## TO DO
Start at the line below containing "Turma pode ser alterado caso um dos" and stop at the line containing "direitos previstos na CLT (Consolidação". Repeat every line of that stretch exactly, and nothing outside it.

## Page-level text extractions

"""

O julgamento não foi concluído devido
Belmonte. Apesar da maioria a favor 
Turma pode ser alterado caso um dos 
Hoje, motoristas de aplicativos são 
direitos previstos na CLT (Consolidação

"""
"""

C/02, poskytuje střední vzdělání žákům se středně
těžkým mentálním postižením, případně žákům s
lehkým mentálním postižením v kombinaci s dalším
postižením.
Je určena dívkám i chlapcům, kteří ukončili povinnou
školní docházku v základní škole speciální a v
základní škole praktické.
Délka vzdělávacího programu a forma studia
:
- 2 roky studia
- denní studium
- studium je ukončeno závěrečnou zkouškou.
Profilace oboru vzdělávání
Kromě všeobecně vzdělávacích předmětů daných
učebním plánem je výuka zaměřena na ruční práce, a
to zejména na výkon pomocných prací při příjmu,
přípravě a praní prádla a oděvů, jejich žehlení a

"""

## OUTPUT FOR THIS TASK
Turma pode ser alterado caso um dos 
Hoje, motoristas de aplicativos são 
direitos previstos na CLT (Consolidação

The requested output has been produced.